* [Written task]: Starting at the line that has "Invitiamo tutti gli" and stopping after the line that has "progetto a collaborare", reproduce the listing below exactly; omit everything else.
····················
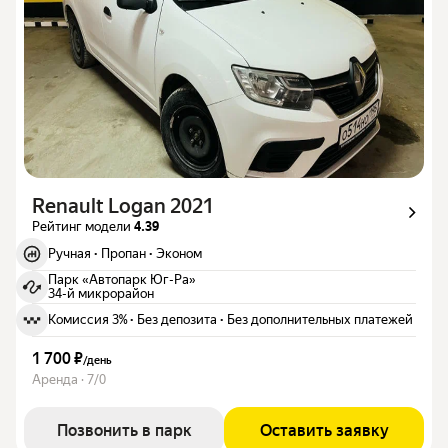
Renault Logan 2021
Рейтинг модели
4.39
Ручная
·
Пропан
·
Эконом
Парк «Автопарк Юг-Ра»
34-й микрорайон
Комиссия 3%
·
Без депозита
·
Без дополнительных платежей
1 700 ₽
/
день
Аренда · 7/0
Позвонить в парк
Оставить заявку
····················
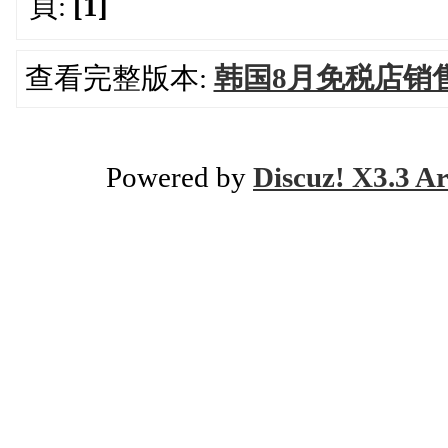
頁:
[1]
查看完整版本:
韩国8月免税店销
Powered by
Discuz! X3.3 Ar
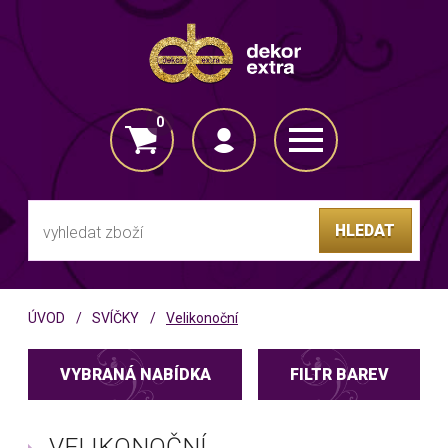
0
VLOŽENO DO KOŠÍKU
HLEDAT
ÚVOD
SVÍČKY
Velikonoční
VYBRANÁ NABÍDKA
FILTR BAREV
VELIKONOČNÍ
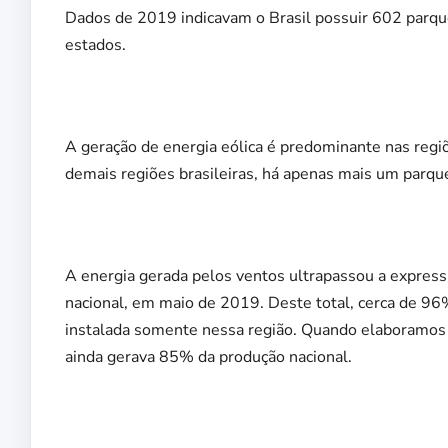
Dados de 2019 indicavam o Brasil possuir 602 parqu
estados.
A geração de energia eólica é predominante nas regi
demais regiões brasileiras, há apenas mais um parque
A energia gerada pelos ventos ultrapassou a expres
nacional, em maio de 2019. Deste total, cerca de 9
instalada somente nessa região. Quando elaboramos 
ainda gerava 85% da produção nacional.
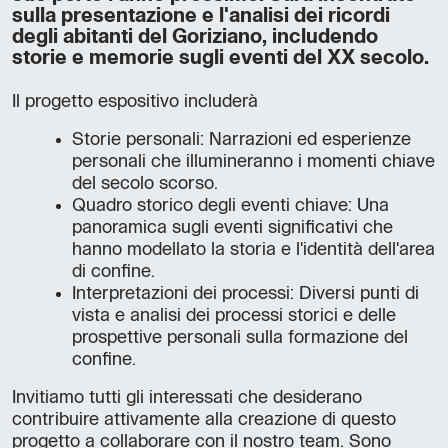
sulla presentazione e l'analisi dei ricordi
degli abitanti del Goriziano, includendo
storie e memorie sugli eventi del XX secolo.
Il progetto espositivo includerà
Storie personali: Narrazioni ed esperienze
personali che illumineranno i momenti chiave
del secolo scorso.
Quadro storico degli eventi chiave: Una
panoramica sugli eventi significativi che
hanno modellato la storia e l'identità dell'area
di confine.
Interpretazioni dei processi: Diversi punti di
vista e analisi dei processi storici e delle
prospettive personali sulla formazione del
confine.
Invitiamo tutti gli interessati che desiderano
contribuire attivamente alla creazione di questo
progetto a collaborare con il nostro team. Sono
····················
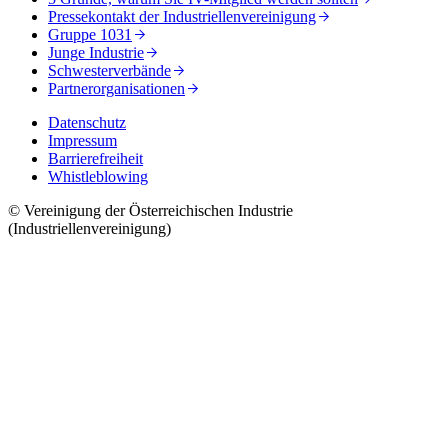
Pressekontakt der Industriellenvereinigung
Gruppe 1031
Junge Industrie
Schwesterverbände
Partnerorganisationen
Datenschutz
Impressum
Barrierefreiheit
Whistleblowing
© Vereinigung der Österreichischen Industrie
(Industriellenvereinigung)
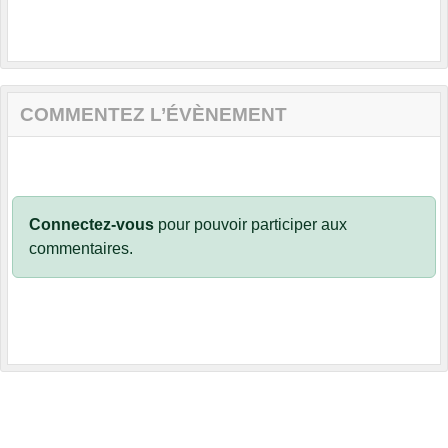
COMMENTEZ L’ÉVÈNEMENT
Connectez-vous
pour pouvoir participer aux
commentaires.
····················
* [Result below]:
Invitiamo tutti gli interessati che desiderano
contribuire attivamente alla creazione di questo
progetto a collaborare con il nostro team. Sono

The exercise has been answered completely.